By Kara Sherrer
In October, AllianceBernstein signed a lease for its new Nashville headquarters; the asset-management and research firm plans to bring 1,000 new jobs to Music City. To help welcome AllianceBernstein to the area, Vanderbilt Business hosted an invitation-only breakfast featuring Lance Wilkes, Senior Healthcare Research Analyst for Bernstein. The talk was moderated by Larry Van Horn, Executive Director of Health Affairs and Associate Professor of Management (Economics).

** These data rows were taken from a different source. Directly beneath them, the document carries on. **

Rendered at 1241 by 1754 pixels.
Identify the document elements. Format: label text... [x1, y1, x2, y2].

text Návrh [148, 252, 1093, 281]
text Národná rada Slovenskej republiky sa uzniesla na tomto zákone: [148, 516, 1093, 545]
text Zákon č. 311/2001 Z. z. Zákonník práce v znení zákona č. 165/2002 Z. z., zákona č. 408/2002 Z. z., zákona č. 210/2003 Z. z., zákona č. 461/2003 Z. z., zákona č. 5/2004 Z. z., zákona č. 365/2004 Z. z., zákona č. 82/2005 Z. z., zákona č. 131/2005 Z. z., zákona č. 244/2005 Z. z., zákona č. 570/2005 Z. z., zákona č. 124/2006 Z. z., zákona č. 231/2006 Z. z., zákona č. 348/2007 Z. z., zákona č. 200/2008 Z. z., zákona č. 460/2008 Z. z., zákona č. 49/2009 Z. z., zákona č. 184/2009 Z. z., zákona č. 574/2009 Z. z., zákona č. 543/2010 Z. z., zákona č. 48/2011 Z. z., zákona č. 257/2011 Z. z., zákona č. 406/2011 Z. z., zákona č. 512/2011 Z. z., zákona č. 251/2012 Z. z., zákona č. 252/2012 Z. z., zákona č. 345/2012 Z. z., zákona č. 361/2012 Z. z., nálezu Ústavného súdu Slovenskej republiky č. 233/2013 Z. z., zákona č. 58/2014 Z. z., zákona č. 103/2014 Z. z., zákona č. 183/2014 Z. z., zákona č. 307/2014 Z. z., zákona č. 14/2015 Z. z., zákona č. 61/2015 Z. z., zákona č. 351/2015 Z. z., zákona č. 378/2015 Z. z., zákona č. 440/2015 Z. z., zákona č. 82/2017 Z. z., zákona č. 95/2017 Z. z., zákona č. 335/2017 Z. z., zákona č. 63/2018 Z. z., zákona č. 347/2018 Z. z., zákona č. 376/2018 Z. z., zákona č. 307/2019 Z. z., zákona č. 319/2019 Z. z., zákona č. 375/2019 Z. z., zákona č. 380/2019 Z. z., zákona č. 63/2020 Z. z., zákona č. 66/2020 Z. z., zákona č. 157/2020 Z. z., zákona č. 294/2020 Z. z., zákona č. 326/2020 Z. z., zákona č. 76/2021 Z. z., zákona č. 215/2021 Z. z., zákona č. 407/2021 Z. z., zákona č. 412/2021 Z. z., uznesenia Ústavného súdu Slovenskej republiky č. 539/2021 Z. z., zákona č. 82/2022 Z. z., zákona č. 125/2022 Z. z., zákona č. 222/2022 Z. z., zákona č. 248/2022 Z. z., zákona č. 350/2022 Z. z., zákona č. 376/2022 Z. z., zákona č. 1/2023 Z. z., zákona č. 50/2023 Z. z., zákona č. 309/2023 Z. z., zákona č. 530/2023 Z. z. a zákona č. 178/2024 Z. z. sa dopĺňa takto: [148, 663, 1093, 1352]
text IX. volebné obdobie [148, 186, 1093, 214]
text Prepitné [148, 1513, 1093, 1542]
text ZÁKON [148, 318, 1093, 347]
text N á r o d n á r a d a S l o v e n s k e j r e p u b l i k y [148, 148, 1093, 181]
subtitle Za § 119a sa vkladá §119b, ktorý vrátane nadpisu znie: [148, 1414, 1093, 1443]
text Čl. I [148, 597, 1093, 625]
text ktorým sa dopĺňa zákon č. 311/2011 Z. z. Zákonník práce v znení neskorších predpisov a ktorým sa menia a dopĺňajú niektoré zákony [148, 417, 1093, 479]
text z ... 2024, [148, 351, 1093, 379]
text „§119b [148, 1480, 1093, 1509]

During the breakfast, Wilkes focused on the three main trends that he sees happening in the healthcare industry right now. He says that more immediately, cost will become the most important consideration and Medicaid and Medicare will drive most of industry growth. Looking further into the future, Wilkes predicts that big disruptions, such as online pharmacies, will transform the way people receive care. Here’s how he foresees these trends changing healthcare in greater depth:
Cost Considerations
Of course, cost has always been an important factor in healthcare, especially to the people and organizations who were ultimately paying the bills. However, Wilkes says that cost wasn’t the most important consideration — but this state of affairs is primed to change. “Today with the growth of government programs, you’re seeing government as a price maker. And when they establish 1% price increases for premiums in a given year or what not, that’s causing pressures throughout the system,” he said. However, with these pressures come opportunities to change how care is delivered and to reduce costs.
Government Growth
Currently, just over half the U.S. population, or about 150+ million people, gets their insurance through an employer, a number that has been holding steady. While employer-provided health insurance will remain an important part of the health insurance picture, it’s unlikely that it will contribute major growth — which is where Medicare and Medicaid come in as the population ages. “The (people) looking for growth in the space, or the ones looking at impacts to (their) business, it’s really going to be growth in the Medicare programs and the Medicaid programs,” Wilkes said. “Those programs are really getting outsourced or privatized. A decade ago, maybe 20% of the spending in those programs was in managed care…You forecast this out to 2030 and we’d say that those numbers get to be more like 50 to 60% and we think the decade after that it will continue to grow.”
Future Disruptions
As a senior analyst, Wilkes spends a lot of his time researching potential disruptions to the healthcare space. Some of these events may be further off, such as moving from physical to online pharmacies, but he says companies such as Amazon are already working to make it happen. Other trends are currently in process, such as the shift to value-based reimbursement. “The concept of shifting the alignment of interest of primary care physicians in order to try to drive down costs through the system is going to become a pervasive trend,” he said. “We (predict this will happen) throughout the 2020s, but especially as you get to the latter portion of that decade.”